Beijing Capital Land raised a $450 million perpetual offering that is callable in year five, the latest Asian borrower to tap the hybrid capital market in recent weeks.
Investors clamoured for the structurally appealing note as the likelihood of being called in year five is high, said sources close to the transaction. It received a total order book of more than $3.5 billion from 150 accounts, with 89% of the notes going to Asian investors and the rest to European investors.
Because of the overwhelming demand, Beijing Capital Land was able to tighten pricing from initial price levels of 7.375% area to 7.125%, a good 25bp worth of tightening, according to a term sheet seen by FinanceAsia. The issuer was also able to upsize its offering to $450 million from an original target size of $400 million.
“There are so many bells and whistles in this transaction, which means there is a very high call incentive in year five,” said the source. “It’s seen very much as five-year risk and these types of senior perpetual short-dated callable structures are certainly very attractive to investors.”
The last Asian borrower to raise a corporate hybrid note was South Korean provider of energy services SK E&S, a Fortune Global 100 company. On November 20, the company sold an inaugural $300 million 60-year bond that is callable in year five at a yield of 4.875%.
According to Dealogic data, borrowers have raised a record $13.7 billion worth of perpetual US dollar-, euro- and yen-denominated bonds in Asia ex-Japan so far this year. This is close to double last year’s volume of $7.4 billion during the same period.
Beijing Capital Land’s perpetual bond — which benefits from a keepwell deed, equity interest purchase undertaking and a letter of support from Beijing Capital Group — pays a fixed rate of 7.125% for the first five years.

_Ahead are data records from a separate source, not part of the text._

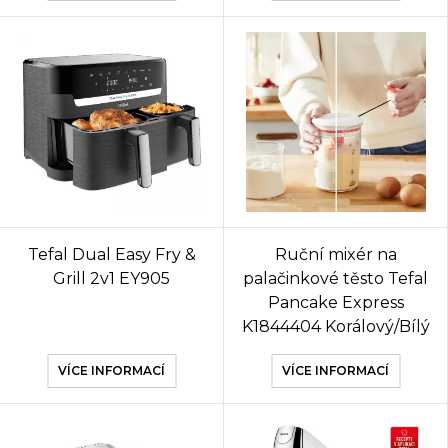
Tefal Dual Easy Fry &
Ruční mixér na
Grill 2v1 EY905
palačinkové těsto Tefal
Pancake Express
K1844404 Korálový/Bílý
VÍCE INFORMACÍ
VÍCE INFORMACÍ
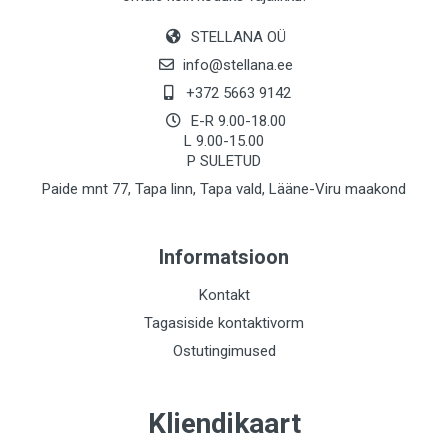
STELLANA OÜ
info@stellana.ee
+372 5663 9142
E-R 9.00-18.00
L 9.00-15.00
P SULETUD
Paide mnt 77, Tapa linn, Tapa vald, Lääne-Viru maakond
Informatsioon
Kontakt
Tagasiside kontaktivorm
Ostutingimused
Kliendikaart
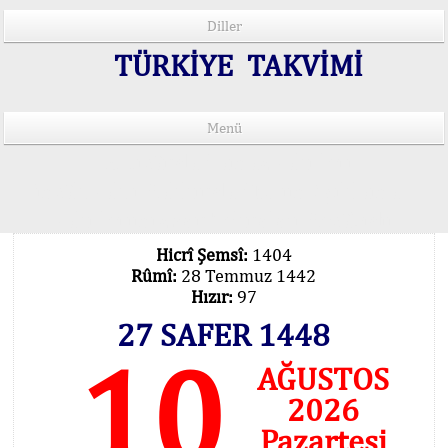
Diller
TÜRKİYE TAKVİMİ
Menü
15 Lisânda Namaz Vakitleri
İmsâk Vakti Hakkında Mühim Açıklama !..
Vakitlerimiz Son Teknoloji Hesâbıdır
Hicrî Şemsî:
1404
Rûmî:
28 Temmuz 1442
Hızır:
97
27 SAFER 1448
10
AĞUSTOS
2026
Pazartesi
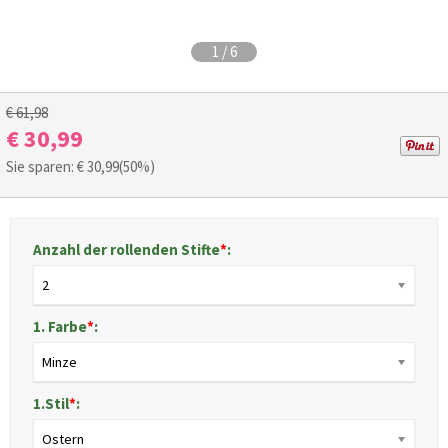
1
/
6
€ 61,98
€ 30,99
Sie sparen: €
30,99
(50%)
Anzahl der rollenden Stifte
*
:
2
1. Farbe
*
:
Minze
1.Stil
*
:
Ostern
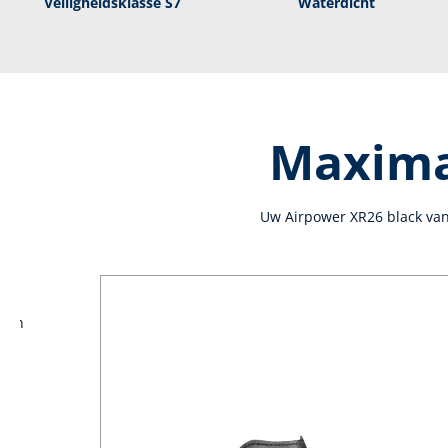
Veiligheidsklasse S7
Waterdicht
Maximal
Uw Airpower XR26 black van
rden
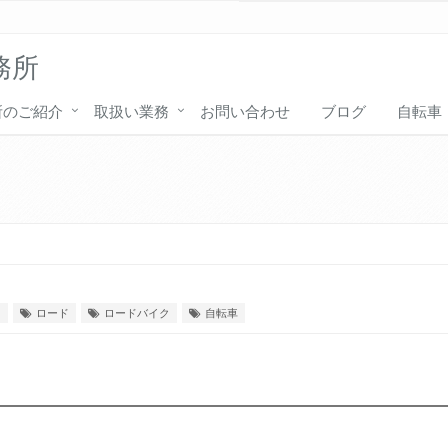
務所
所のご紹介
取扱い業務
お問い合わせ
ブログ
自転車
ス
ロード
ロードバイク
自転車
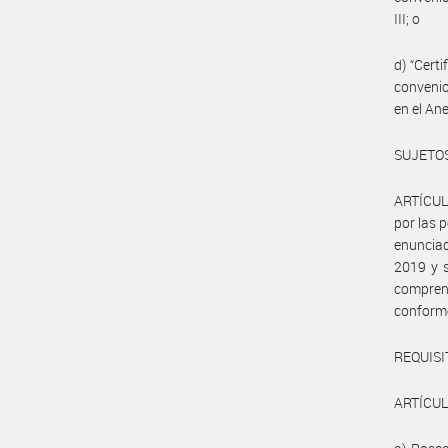
III; o
d) “Cert
convenio
en el Ane
SUJETOS
ARTÍCULO
por las 
enunciad
2019 y s
comprend
conforme 
REQUISI
ARTÍCULO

If not called in year five, the coupon will reset in December 2019 and every five years thereafter to the prevailing five-year US Treasury yield plus an initial spread of 553.2bp and a one-time step-up of 500bp, according to the term sheet.
The bond’s distributions are deferrable but are cumulated and compounded each time it misses a payment. In such a situation, Beijing Capital Land would be barred from paying dividends.
In addition to these terms, any event-related risk, including the change of control, breach of covenants and relevant indebtedness default, will incur an additional 500bp step-up.
Due to these features, fund managers subscribed to slightly over half of these notes, followed by private banks with 31%, financial institutions 16% and corporates 2%.
The nearest comparables for Beijing Capital Land’s latest offering were its existing perpetual notes, which were trading at 6.48% prior to the announcement of the deal, said a source close to the deal. The paper is callable in April 2018.
There was about 53bp worth of risk-free extension of this paper, which implies a fair value level of around the 7.04% area for a new implied five-year transaction, added the source.
“If the deal prices north of [its fair value of 7%], we expect it to perform in secondary given Beijing Capital Land’s state-owned enterprise backing, the proposed bond’s minimal extension risk — courtesy of its 500bp step-up — and the solid performance of the company’s previous perpetual,” said a Hong Kong-based credit analyst in a report note released before the pricing of the hybrid offering.
In fact, in secondary markets, Beijing Capital Land’s new perpetual is trading slightly up at a cash price of 100.125, which translates into a yield of 7.095% or 3bp inside where it came.
Beijing Capital Land is a mid-sized, Beijing-based property developer, with a land bank of 11.2 million square meters. Of that land bank, 78% of gross floor area is for residential projects, 20% for commercial and office projects and 2% for hotels.
The company was established in 2002 and it listed on the Hong Kong Stock Exchange in 2003, where its current market capitalisation is HK$5.8 billion (US$746 million). The developer is 46% owned by Beijing Municipality, with Singapore’s GIC holding a further 8% stake.
HSBC was the sole global coordinator and a joint bookrunner of the transaction. Other bookrunners include DBS, ICBC International and Standard Chartered.